**Aim of the exercise**
In this exercise, retype exactly the lines from the start of the entries through the line bearing "397 280 14312", leaving every picture out.

**Data**
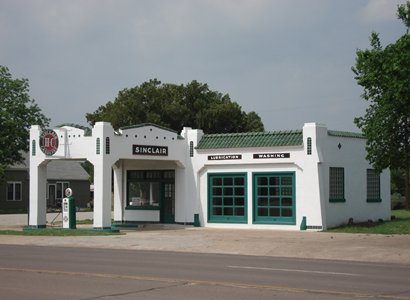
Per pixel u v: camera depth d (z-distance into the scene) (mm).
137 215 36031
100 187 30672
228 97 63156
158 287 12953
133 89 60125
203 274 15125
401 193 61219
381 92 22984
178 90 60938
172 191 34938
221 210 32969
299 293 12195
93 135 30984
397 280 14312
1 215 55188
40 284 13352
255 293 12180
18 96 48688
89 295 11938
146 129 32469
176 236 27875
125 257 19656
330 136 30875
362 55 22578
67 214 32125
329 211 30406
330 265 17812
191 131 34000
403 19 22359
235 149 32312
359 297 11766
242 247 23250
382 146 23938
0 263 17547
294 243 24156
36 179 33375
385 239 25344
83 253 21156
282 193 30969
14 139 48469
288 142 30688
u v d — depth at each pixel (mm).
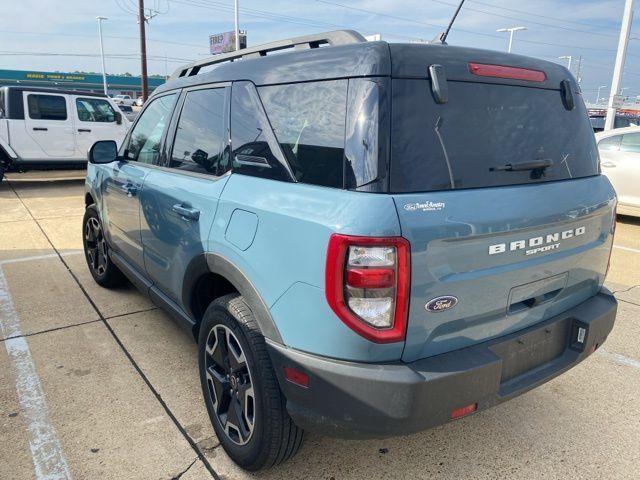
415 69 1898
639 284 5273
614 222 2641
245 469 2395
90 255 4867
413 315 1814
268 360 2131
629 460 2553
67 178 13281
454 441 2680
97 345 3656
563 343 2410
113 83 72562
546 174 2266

**Exercise response**
Per pixel u v: camera depth d (z-distance into the scene) (mm).
137 215 36031
100 187 30672
228 97 63156
158 287 12953
133 89 60125
203 274 15125
401 193 61219
381 92 22984
178 90 60938
172 191 34938
221 210 32969
299 293 12195
93 135 30984
397 280 14312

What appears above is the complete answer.